--- begin Supplied entries ---

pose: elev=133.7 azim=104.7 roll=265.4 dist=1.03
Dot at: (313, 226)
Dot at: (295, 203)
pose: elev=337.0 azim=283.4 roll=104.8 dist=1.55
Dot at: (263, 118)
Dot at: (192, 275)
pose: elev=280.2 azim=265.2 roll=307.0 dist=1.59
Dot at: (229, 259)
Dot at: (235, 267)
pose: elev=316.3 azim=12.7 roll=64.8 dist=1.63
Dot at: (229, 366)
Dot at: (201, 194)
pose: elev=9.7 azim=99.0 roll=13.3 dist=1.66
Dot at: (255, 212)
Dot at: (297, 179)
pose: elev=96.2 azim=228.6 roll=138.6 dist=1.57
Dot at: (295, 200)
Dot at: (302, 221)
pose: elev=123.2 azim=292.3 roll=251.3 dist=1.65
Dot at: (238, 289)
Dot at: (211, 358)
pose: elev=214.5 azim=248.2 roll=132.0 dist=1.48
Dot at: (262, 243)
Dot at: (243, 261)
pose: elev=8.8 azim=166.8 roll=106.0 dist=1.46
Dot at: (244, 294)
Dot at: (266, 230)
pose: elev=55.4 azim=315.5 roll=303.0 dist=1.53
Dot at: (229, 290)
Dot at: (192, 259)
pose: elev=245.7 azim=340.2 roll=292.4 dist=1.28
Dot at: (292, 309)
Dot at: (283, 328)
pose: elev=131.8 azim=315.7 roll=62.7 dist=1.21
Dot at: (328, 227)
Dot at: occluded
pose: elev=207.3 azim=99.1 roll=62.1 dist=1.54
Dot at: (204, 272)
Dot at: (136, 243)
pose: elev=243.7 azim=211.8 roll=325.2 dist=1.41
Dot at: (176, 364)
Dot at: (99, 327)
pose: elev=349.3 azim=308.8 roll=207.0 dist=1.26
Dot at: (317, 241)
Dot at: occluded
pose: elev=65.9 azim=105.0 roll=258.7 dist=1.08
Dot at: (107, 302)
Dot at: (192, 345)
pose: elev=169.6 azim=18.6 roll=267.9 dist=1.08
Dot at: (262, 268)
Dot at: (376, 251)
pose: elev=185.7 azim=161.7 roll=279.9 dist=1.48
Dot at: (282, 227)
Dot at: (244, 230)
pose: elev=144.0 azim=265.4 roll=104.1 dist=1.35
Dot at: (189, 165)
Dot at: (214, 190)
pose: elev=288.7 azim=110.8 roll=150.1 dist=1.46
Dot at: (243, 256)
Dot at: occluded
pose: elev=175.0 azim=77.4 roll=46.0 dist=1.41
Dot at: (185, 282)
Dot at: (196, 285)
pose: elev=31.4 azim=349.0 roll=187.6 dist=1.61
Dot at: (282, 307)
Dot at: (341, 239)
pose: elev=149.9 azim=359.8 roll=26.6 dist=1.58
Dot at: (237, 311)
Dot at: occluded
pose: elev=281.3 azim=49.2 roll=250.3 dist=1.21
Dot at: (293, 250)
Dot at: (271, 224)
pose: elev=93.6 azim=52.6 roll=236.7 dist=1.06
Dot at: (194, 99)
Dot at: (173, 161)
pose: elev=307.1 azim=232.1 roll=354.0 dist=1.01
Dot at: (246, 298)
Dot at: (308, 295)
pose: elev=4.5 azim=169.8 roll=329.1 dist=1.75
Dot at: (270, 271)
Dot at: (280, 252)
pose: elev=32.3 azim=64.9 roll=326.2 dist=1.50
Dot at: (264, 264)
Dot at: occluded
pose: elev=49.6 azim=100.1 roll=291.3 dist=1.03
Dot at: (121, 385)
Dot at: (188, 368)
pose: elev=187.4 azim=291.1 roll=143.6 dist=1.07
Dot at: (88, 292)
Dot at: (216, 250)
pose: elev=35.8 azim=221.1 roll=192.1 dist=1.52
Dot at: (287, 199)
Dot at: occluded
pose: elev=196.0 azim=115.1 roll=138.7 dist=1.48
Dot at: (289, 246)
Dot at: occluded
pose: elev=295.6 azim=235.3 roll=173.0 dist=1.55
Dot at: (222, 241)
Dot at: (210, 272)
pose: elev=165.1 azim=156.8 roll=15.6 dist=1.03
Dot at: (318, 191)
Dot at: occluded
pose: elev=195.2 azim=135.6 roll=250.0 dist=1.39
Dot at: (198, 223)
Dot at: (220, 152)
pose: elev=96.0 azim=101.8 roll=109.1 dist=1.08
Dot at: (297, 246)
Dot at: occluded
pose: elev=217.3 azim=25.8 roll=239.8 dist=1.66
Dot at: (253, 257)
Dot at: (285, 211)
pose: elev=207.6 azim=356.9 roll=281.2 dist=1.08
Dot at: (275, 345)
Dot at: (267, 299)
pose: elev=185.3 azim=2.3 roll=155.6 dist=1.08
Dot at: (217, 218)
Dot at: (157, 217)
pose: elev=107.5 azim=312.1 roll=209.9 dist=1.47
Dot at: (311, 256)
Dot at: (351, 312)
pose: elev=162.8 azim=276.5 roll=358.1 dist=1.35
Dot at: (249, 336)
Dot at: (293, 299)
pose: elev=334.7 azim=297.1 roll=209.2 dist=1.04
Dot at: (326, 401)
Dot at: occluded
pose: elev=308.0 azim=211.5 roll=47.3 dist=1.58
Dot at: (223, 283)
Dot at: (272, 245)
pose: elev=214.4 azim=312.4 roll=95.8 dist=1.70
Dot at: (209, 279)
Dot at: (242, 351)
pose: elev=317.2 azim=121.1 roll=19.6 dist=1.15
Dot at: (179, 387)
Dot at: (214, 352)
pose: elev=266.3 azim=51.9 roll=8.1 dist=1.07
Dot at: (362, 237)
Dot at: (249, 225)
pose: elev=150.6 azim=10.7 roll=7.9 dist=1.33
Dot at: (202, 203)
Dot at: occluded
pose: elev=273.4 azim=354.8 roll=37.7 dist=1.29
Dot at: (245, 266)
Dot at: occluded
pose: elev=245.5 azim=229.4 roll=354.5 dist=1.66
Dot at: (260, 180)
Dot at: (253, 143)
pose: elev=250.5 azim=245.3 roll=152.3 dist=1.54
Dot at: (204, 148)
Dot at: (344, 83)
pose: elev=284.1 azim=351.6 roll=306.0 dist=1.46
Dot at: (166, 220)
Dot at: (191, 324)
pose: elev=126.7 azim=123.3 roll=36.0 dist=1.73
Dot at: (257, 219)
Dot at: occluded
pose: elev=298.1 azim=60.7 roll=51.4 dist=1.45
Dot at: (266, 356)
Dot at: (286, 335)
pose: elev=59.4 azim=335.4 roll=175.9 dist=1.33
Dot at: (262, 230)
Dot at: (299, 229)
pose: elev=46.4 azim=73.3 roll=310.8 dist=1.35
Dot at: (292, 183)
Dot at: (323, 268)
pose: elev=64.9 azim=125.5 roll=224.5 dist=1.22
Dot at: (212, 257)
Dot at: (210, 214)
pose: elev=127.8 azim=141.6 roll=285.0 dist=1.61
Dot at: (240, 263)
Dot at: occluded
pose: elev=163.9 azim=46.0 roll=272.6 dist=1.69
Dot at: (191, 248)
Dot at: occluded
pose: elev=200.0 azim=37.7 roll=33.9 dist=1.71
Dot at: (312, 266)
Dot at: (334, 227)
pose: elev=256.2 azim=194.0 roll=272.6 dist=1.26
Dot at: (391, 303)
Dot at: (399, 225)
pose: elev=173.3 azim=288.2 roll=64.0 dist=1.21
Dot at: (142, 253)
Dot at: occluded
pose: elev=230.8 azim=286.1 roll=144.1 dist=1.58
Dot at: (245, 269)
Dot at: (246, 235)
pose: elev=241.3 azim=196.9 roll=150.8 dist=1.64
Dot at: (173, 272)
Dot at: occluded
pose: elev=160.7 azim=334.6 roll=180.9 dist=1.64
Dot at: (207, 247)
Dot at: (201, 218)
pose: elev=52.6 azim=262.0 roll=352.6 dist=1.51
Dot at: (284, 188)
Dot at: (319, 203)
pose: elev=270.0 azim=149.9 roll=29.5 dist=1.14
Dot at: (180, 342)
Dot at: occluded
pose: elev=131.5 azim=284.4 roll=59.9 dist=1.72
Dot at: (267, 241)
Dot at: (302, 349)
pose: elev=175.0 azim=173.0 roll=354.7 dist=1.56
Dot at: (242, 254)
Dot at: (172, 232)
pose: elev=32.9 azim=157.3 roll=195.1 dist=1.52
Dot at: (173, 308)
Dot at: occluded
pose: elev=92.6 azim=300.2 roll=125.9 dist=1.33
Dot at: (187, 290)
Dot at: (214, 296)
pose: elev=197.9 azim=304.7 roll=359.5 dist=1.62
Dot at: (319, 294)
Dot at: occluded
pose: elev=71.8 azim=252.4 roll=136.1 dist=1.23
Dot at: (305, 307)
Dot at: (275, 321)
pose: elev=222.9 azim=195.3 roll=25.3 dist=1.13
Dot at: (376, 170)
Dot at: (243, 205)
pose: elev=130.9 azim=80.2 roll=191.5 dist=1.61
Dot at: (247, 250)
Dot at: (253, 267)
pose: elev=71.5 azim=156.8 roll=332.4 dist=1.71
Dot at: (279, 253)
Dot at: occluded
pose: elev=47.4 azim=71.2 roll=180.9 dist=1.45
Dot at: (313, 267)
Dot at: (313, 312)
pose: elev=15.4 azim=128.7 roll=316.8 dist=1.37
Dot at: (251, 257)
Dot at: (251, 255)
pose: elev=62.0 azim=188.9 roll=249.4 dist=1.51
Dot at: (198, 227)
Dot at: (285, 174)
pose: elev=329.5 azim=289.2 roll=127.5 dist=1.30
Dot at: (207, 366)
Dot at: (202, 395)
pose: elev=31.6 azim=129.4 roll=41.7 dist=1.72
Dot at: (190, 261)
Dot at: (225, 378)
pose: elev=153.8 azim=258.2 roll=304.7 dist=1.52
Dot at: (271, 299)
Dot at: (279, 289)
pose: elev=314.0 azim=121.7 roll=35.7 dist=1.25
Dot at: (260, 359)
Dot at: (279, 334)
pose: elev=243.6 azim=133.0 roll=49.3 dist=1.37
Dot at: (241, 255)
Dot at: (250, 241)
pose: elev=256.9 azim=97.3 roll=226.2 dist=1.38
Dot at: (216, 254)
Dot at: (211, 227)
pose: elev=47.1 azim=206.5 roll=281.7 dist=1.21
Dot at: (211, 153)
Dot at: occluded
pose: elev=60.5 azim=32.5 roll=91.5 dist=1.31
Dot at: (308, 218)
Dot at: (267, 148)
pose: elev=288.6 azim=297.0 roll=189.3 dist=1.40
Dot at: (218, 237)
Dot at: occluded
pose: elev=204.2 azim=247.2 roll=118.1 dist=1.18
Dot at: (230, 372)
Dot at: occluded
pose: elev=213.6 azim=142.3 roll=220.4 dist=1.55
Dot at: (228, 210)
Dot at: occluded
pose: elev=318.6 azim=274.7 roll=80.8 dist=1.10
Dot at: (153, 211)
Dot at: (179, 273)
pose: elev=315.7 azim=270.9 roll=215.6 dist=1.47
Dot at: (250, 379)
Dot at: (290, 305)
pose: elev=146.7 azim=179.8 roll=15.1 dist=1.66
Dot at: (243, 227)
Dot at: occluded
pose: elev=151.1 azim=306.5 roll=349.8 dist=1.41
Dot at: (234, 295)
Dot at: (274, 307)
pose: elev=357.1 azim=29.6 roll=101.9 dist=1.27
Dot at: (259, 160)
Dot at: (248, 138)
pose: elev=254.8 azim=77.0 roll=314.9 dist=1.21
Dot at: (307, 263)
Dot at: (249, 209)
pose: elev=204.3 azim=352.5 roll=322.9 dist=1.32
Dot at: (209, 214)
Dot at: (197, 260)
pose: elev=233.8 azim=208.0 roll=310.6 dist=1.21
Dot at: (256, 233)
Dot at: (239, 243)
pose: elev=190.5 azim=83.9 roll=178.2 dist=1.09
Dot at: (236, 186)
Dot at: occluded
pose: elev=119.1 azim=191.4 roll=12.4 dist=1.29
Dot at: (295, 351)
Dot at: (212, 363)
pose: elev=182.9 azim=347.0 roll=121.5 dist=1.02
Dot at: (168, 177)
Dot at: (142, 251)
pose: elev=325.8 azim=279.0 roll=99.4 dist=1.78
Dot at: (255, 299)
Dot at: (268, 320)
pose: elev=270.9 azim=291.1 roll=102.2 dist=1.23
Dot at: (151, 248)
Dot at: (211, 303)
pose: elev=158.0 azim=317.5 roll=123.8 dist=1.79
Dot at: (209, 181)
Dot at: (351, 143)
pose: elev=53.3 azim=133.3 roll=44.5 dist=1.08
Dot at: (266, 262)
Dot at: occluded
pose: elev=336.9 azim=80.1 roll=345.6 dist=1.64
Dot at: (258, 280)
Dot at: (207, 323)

--- end Supplied entries ---

Rewrite the stretch from the line containing "pose: elev=187.4 azim=291.1" through the line containing "Dot at: (272, 245)", substituting "tilt" for "roll" everywhere and leaving everything else unchanged.

pose: elev=187.4 azim=291.1 tilt=143.6 dist=1.07
Dot at: (88, 292)
Dot at: (216, 250)
pose: elev=35.8 azim=221.1 tilt=192.1 dist=1.52
Dot at: (287, 199)
Dot at: occluded
pose: elev=196.0 azim=115.1 tilt=138.7 dist=1.48
Dot at: (289, 246)
Dot at: occluded
pose: elev=295.6 azim=235.3 tilt=173.0 dist=1.55
Dot at: (222, 241)
Dot at: (210, 272)
pose: elev=165.1 azim=156.8 tilt=15.6 dist=1.03
Dot at: (318, 191)
Dot at: occluded
pose: elev=195.2 azim=135.6 tilt=250.0 dist=1.39
Dot at: (198, 223)
Dot at: (220, 152)
pose: elev=96.0 azim=101.8 tilt=109.1 dist=1.08
Dot at: (297, 246)
Dot at: occluded
pose: elev=217.3 azim=25.8 tilt=239.8 dist=1.66
Dot at: (253, 257)
Dot at: (285, 211)
pose: elev=207.6 azim=356.9 tilt=281.2 dist=1.08
Dot at: (275, 345)
Dot at: (267, 299)
pose: elev=185.3 azim=2.3 tilt=155.6 dist=1.08
Dot at: (217, 218)
Dot at: (157, 217)
pose: elev=107.5 azim=312.1 tilt=209.9 dist=1.47
Dot at: (311, 256)
Dot at: (351, 312)
pose: elev=162.8 azim=276.5 tilt=358.1 dist=1.35
Dot at: (249, 336)
Dot at: (293, 299)
pose: elev=334.7 azim=297.1 tilt=209.2 dist=1.04
Dot at: (326, 401)
Dot at: occluded
pose: elev=308.0 azim=211.5 tilt=47.3 dist=1.58
Dot at: (223, 283)
Dot at: (272, 245)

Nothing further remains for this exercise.